Wednesday, 30 September 2009

The Uppermost Part of the Water Feature (excerpts)

Celia Agamemnon laughed.

She stood naked, save for a necklace constructed with beads of her own frozen period blood, on top of an overturned skip; a pile of refuse stretched out below her, its metallic constituents catching the morning sunlight with the diamond black sparkle of freshly mined coal. Although she was no more than four feet above the ground, Agamemnon felt a sense of elevation reserved usually for the most audacious of sky pilots. Her body felt heavy with the potential of its descent, a descent pictured rapturously in her mind’s eye—not as the desperate tumble of a clumsy mountaineer, but the furious dive of a kamikaze bomber or a comet racing gravity to its own demise, its name cut with fire across the sky’s grey poker face. She dropped into a crouch and launched herself up into the void.
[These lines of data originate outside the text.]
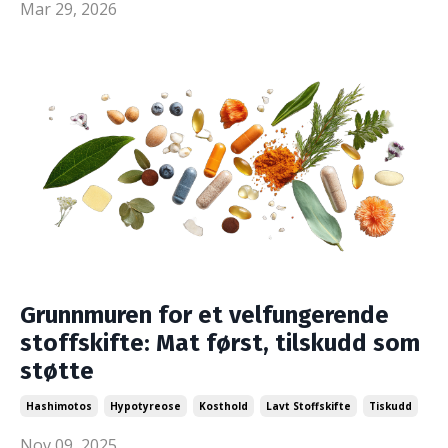
Mar 29, 2026
Grunnmuren for et velfungerende
stoffskifte: Mat først, tilskudd som
støtte
Hashimotos
Hypotyreose
Kosthold
Lavt Stoffskifte
Tiskudd
Nov 09, 2025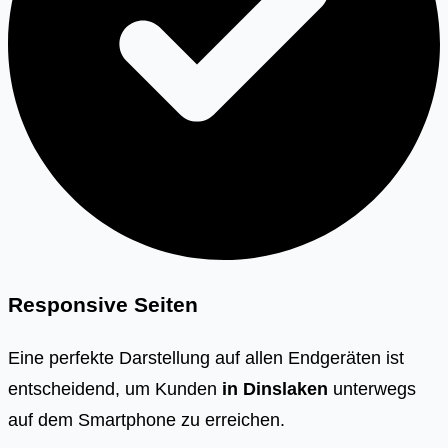
Responsive Seiten
Eine perfekte Darstellung auf allen Endgeräten ist
entscheidend, um Kunden
in Dinslaken
unterwegs
auf dem Smartphone zu erreichen.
Agamemnon grabbed a pencil and began to sketch. Her companions stood transfixed as black lines accumulated on the white page, quickly knitting together to form a cohesive design. Such was the power of the transformative process unfolding before their very eyes—the conversion of isolated, abstract elements into a great wholeness—that the design itself almost seemed unimportant. It was, however, extremely brilliant. Agamemnon finished and hurled the pencil to the floor, where it broke into two exactly equal parts. “Bravo!” cried her audience as one. She did not smile—their approval was not important to her.


“See here, you’re creasing them, you fool,” said Milton Pistolwhip, as he reached forward and plucked the schematics from the clerk’s puny hands. He stepped over to a nearby table and unfurled the papers once more, then rolled them into a perfect cylinder, which he then sealed expertly with a blue elastic band.

“Gee, sir,” said the chastened young man, “you really know how to work those papers. Could you possibly show me some time?”

“If I ever have a chance,” grunted Pistolwhip, irritably. “But right now I have a public swimming pool to construct, if only the creeps at city hall will let me.”

"Are they still giving you trouble, Mr Pistolwhip?” enquired the clerk, in a solicitous, weasel-like tone.

Pistolwhip smiled. “Insects are no trouble, boy. Not for me.” His laughter echoed around the chamber, causing its surfaces and fittings to shake like frightened children. The clerk recoiled in terror, feeling as though this glimpse of his employer’s true power had robbed him of five years of his life. For once, he was right.

1 comment:

Roland said...

I'm trying to read in connections between these excerpts and what might be happening to you in London. Hurrah!